[PASSAGE SHOWN]:
»»

Service level agreements are a vital part of any hosting arrangement, but it's difficult to know what to put in them. Danny Bradbury provides some pointers

Entering into a relationship with a hosting provider involves so much more than just checking out its technical capabilities and assessing the competency of its management. Business marriages are not like conventional ones - every union requires a corporate prenuptial agreement, or service level agreement. But there are a number of things you must do to make sure that an SLA is worth more than the paper it's written on.

It is important to make sure that your contract contains escalation procedures, so if any of the terms and conditions are not met, there is an agreed course of action, possibly resulting in financial compensation. And it is wise to see if there is any accreditation from the hosting provider's vendor. Hosting companies have to buy their equipment from somewhere, and a vendor will often want to ensure that only quality partners use its product.

««

[REQUIREMENT 1]: In the passage on service level agreements, what should a contract contain so that there is an agreed course of action if any of its terms and conditions are not met?

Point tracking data
»»

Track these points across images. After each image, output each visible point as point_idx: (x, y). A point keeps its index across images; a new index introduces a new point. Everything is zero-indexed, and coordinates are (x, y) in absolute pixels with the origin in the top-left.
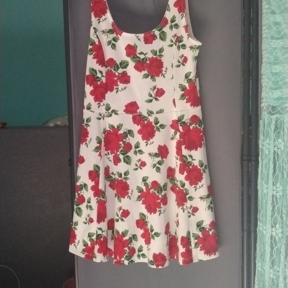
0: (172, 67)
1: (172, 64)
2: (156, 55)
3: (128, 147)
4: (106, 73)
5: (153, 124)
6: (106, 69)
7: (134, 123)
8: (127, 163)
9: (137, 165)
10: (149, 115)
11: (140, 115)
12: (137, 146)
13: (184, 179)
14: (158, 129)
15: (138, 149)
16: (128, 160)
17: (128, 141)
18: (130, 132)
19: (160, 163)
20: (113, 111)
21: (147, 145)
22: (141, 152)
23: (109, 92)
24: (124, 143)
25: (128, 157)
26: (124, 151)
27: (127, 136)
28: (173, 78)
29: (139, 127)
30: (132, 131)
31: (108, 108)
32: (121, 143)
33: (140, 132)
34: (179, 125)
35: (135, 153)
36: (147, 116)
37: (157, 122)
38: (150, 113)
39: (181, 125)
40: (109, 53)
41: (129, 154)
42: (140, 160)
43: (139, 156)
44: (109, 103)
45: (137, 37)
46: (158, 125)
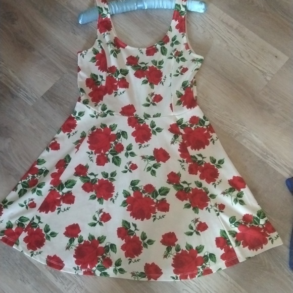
0: (171, 76)
1: (171, 74)
2: (156, 65)
3: (120, 148)
4: (107, 77)
5: (150, 127)
6: (108, 74)
7: (129, 125)
8: (116, 164)
9: (126, 168)
10: (146, 118)
11: (137, 118)
12: (129, 148)
13: (199, 178)
14: (154, 133)
15: (129, 152)
16: (117, 161)
17: (120, 142)
18: (124, 134)
19: (155, 166)
20: (109, 111)
21: (140, 147)
22: (133, 154)
23: (107, 94)
24: (116, 143)
25: (118, 157)
26: (114, 151)
27: (120, 137)
28: (170, 85)
29: (134, 129)
30: (126, 132)
31: (104, 108)
32: (112, 143)
33: (134, 134)
34: (179, 128)
35: (127, 155)
36: (143, 119)
37: (153, 125)
38: (147, 116)
39: (182, 128)
40: (112, 61)
41: (119, 155)
42: (130, 163)
43: (130, 158)
44: (105, 104)
45: (140, 51)
46: (155, 129)
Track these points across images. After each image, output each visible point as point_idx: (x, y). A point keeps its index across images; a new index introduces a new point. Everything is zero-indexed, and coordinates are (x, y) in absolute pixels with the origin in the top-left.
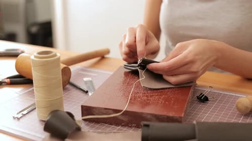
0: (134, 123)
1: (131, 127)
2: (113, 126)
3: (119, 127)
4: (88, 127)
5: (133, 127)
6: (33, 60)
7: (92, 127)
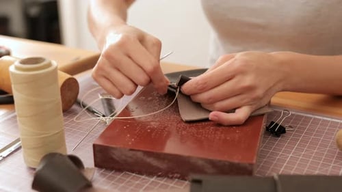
0: (177, 173)
1: (172, 178)
2: (143, 177)
3: (153, 179)
4: (104, 179)
5: (176, 178)
6: (13, 74)
7: (110, 178)
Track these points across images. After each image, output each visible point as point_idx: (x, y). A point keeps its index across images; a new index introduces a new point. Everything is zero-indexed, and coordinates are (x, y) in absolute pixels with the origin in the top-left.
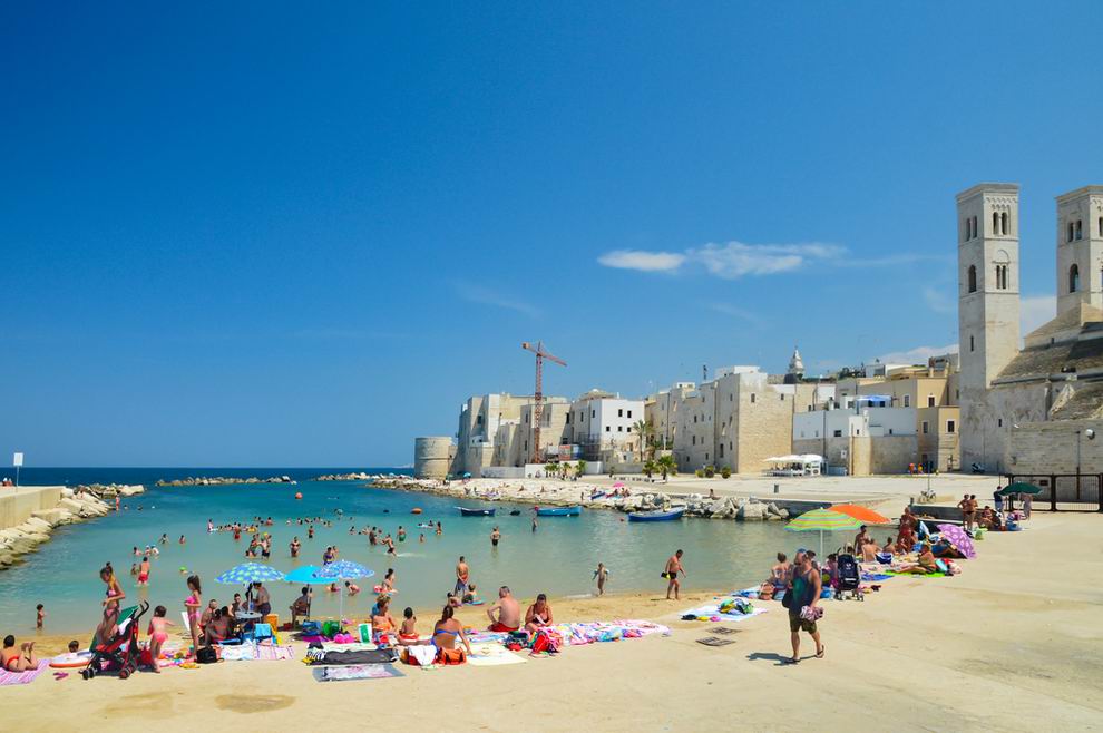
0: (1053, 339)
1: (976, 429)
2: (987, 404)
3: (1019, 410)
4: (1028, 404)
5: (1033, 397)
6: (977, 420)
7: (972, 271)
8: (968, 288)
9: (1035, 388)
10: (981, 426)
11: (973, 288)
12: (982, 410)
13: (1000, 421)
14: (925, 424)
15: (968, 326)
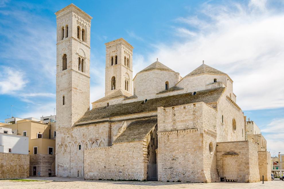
0: (108, 104)
1: (65, 151)
2: (72, 137)
3: (91, 140)
4: (97, 136)
5: (100, 131)
6: (66, 146)
7: (65, 57)
8: (62, 68)
9: (101, 126)
10: (68, 150)
11: (65, 68)
12: (69, 140)
13: (80, 146)
14: (36, 149)
15: (61, 90)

««

[REQUIREMENT 2]: Rewrite the point tracking rows, from the start of the rows through the line containing "0: (172, 67)", as a numbered list, leaving out the pictures.

[ANSWER BOX 1]: Escalation procedures.

[ANSWER BOX 2]:
1. Track these points across images. After each image, output each visible point as point_idx: (x, y). A point keeps its index across images; a new index introduces a new point. Everything is zero-indexed, and coordinates are (x, y) in absolute pixels with the origin in the top-left.
2. 0: (172, 67)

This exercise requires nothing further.